I was able to get my first reviews for Unrequited! Happy to get feedback (both negative and positive) to help me improve my writing 🙂
Here they are:
Impressive to try such a condensed form, but I feel you have to be as accurate as a poem to pull it off. I didn’t feel this hit the mark.
I like the overall story, but it doesn’t have enough meat for me. Didn’t like the use of the unusual word ‘nary’
I can see how ‘icky’ might be relating to her age at the time, but not keen.
‘stings indescribably’ – two problems here, stings is weak and indescribably is a contradicition as you have just described it with stings.
I hope you get some more reviews as these things are subjective
Yes, can only agree with Norm above – to tell such a story in so few words, convey emotional focus, offer both past and present, and engage the reader Norm is right when he says it has to be ‘as accurate as a poem’; every word must be necessary, there must be weight yet balance.

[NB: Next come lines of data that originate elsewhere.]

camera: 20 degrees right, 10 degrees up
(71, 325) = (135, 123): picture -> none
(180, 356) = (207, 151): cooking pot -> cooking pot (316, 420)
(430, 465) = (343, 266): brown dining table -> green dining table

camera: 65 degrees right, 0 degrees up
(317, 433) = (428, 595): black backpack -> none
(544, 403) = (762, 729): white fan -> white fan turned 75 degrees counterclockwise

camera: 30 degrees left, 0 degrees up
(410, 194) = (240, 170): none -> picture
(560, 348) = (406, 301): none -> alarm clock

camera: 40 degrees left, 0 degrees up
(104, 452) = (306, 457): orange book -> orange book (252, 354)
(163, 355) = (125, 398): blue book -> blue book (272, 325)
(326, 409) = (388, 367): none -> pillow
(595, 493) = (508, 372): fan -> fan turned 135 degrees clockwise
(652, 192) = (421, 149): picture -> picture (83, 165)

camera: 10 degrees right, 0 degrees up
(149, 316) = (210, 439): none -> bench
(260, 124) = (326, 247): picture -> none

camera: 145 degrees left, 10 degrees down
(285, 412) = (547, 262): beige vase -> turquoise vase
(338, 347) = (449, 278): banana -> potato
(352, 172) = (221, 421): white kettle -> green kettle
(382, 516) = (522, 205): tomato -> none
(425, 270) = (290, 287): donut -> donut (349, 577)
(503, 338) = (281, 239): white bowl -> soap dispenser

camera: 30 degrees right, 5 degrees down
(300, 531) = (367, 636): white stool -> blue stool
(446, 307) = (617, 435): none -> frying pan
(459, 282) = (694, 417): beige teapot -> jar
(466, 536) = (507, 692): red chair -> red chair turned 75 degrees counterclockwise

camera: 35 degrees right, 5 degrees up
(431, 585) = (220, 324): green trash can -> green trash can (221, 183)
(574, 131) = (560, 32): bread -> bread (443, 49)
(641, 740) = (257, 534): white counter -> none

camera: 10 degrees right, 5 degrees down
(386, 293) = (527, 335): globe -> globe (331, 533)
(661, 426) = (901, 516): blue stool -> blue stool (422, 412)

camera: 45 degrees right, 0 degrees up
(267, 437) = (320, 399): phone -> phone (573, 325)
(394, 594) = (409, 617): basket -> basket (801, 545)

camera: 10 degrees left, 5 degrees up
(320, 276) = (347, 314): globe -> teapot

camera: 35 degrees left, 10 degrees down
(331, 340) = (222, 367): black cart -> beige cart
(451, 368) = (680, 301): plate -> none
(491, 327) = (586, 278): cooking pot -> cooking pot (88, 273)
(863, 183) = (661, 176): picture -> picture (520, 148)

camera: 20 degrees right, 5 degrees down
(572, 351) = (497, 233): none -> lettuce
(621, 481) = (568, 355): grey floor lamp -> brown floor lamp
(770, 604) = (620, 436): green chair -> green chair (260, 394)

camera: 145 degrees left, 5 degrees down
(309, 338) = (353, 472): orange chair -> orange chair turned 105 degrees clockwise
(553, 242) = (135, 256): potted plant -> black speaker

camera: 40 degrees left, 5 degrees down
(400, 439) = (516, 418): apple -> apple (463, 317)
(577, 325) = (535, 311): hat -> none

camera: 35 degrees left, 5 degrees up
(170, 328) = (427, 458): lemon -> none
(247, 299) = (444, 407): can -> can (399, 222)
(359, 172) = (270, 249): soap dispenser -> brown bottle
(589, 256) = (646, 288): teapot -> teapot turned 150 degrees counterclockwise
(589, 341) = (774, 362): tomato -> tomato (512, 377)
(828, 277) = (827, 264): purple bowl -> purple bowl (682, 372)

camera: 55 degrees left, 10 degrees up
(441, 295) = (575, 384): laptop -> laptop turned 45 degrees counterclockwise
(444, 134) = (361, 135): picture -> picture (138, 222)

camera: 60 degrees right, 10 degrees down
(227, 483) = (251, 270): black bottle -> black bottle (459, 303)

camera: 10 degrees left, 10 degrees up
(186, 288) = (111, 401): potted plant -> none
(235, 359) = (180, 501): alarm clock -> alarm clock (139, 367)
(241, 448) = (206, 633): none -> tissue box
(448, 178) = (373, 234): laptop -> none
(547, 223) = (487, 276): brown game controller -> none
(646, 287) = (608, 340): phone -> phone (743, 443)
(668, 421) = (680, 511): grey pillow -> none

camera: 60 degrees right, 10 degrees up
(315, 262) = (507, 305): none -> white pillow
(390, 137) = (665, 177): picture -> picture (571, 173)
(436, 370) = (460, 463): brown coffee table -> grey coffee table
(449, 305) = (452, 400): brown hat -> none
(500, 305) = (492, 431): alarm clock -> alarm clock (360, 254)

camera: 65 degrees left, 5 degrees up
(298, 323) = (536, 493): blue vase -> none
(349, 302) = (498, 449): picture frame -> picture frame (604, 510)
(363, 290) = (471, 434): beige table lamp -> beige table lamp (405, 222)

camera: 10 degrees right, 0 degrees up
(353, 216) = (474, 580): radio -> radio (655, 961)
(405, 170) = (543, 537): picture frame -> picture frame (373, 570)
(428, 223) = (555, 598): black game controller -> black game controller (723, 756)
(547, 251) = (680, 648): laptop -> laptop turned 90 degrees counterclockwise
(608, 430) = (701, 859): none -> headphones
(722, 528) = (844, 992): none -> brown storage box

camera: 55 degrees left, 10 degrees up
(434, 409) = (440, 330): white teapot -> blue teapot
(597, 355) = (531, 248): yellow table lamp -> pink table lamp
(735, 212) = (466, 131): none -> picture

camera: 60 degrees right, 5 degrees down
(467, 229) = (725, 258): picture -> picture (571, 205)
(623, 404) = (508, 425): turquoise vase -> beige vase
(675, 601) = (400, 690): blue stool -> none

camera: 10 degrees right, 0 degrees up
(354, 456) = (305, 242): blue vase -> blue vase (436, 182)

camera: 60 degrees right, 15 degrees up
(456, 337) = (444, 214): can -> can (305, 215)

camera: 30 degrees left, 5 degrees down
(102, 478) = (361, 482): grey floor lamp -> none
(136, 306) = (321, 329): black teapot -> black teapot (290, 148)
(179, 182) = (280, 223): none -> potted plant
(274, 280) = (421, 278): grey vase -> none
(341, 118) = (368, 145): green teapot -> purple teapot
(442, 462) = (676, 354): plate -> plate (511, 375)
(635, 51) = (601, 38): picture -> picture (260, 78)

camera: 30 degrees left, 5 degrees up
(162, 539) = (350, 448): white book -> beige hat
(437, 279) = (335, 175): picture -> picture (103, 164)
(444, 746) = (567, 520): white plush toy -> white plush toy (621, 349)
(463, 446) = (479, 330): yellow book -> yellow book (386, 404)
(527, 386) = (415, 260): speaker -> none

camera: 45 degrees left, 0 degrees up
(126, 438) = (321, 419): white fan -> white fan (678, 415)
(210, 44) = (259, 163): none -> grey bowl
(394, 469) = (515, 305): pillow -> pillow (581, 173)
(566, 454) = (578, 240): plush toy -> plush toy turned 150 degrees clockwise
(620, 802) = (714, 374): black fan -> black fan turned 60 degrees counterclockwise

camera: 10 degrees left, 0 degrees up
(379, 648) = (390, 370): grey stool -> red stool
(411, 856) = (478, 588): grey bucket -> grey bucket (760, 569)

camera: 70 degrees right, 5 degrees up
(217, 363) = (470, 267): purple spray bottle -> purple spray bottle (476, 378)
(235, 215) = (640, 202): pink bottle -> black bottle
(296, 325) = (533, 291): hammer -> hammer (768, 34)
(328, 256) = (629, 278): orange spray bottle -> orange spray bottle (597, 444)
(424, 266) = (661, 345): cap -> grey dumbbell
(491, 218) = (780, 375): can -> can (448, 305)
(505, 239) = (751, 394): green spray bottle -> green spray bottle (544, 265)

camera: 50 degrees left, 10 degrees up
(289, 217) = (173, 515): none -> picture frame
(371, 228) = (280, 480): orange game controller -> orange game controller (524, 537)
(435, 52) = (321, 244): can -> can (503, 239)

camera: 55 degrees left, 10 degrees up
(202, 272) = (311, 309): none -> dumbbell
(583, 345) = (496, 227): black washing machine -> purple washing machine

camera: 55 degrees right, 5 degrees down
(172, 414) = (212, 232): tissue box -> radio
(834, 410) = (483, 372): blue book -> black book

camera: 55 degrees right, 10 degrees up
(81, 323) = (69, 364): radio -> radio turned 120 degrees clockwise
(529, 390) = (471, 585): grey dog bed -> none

I certainly like the idea but there does seem to be something lacking – ‘meat’ is how Norm described it; perhaps there is too much here to pack in to 100 words? Does it need to be more original than the irony of unrequited relationships? Would writing it in the first person give more emotional weight? Dunno, just thoughts.
50, 60 and 100 word essays are an excellent exercise to practise trimming your writing. They are far more difficult than they seem at first because sticking to an exact word count really limits things. Often readers don’t appreciate this.
I feel you have summed up this lady’s emotions and guilt pretty well. (I like nary ). For a further exercise, why not try to distill this down to 50 words. I think it could be done and it would be very imressive.